An accident investigation board faulted both Capt. Kevin Dydyk, the 35th Fighter Squadron pilot whose F-16 plunged into the ocean about 56 miles southwest of Kunsan Air Base, and Capt. Todd Houchins, a pilot acting as instructor for the flight.
Col. Bennet Bitler, investigation board president, concluded the crash was caused by “poor technique for maintaining floor awareness” and the belief that neither pilot “gained enough situational awareness early enough to prevent the F-16 from impacting the water,” according to an Air Force news release.
According to the investigation report, Dydyk was the lead pilot in a two-plane formation conducting defensive dogfight maneuvers over the Yellow Sea. On the sixth and final engagement of the day, the report said, Dydyk unknowingly began an engagement just 800 feet above the maneuver “floor” of 5,000 feet above sea level.
Immediately after Houchins called “fight’s on” to begin the engagement, Dydyk began a series of “aggressive tuck-under vertical defensive maneuvers” while his power was at idle and his speed brakes extended.

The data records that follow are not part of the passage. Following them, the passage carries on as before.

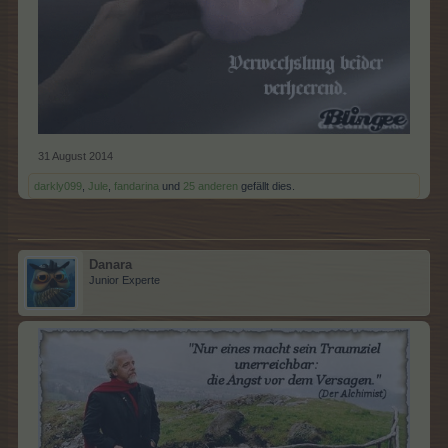
31 August 2014
darkly099
,
Jule
,
fandarina
und
25 anderen
gefällt dies.
Danara
Junior Experte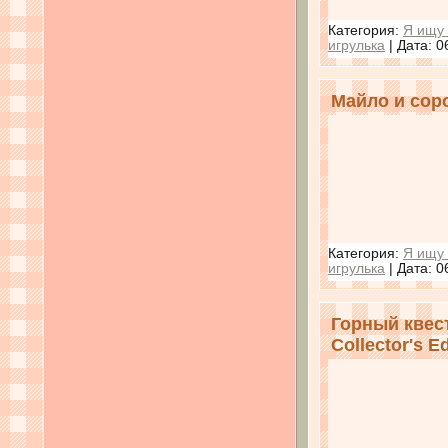
Категория:
Я ищу 
игрулька
| Дата:
0
Майло и соро
Категория:
Я ищу 
игрулька
| Дата:
0
Горный квест
Collector's Ed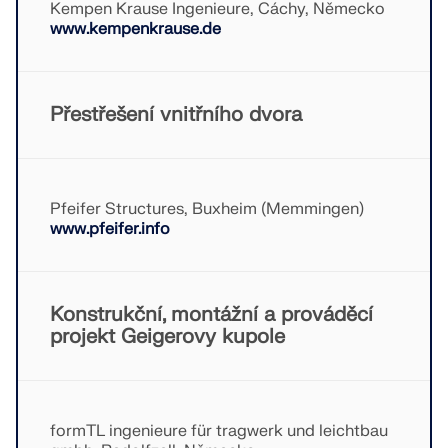
Kempen Krause Ingenieure, Cáchy, Německo
www.kempenkrause.de
Přestřešení vnitřního dvora
Pfeifer Structures, Buxheim (Memmingen)
www.pfeifer.info
Konstrukční, montážní a prováděcí
projekt Geigerovy kupole
formTL ingenieure für tragwerk und leichtbau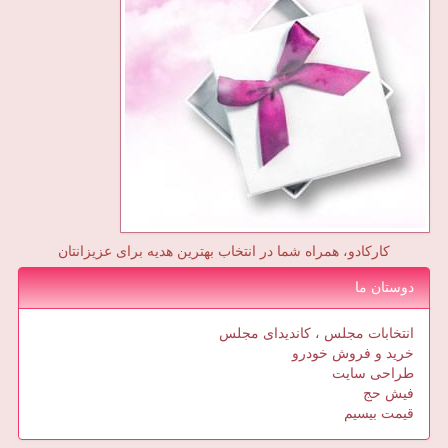
کارکادو، همراه شما در انتخاب بهترین هدیه برای عزیزانتان
دوستان ما
انتخابات مجلس ، کاندیدای مجلس
خرید و فروش خودرو
طراحی سایت
فیش حج
قیمت بیسیم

According to the report, the maneuver caused his aircraft to dip below the floor altitude.
Dydyk then stopped his maneuvers, called “terminate” to end the engagement and tried to recover a level flight altitude.
Three seconds after calling terminate, the board reported, Dydyk realized he was about to hit the water and ejected. One second later, his F-16 slammed into the ocean. Dydyk suffered minor injuries and was plucked from the water some 90 minutes later by a Republic of Korea Air Force search and rescue team.
The total time between the “fight’s on” call and ejection was approximately 25 seconds, the report found.
“Investigators determined Capt. Dydyk failed to crosscheck his aircraft’s altitude during the mission engagement and had no situational awareness of his altitude or proximity to the water until he reached approximately 1,500 feet above the sea,” the Air Force release said.
Houchins also failed to use visual and aural cues to maintain awareness of his or Dydyk’s altitudes, the report found. Houchins wasn’t aware of either aircraft’s altitude until Dydyk’s plane hit the water.
Houchins’ own F-16 was just 450 feet above the water at that time, investigators said.
“Both pilots were in a position to discover the low altitude condition but neither gained enough situation awareness early enough to prevent the crash,” the Air Force concluded.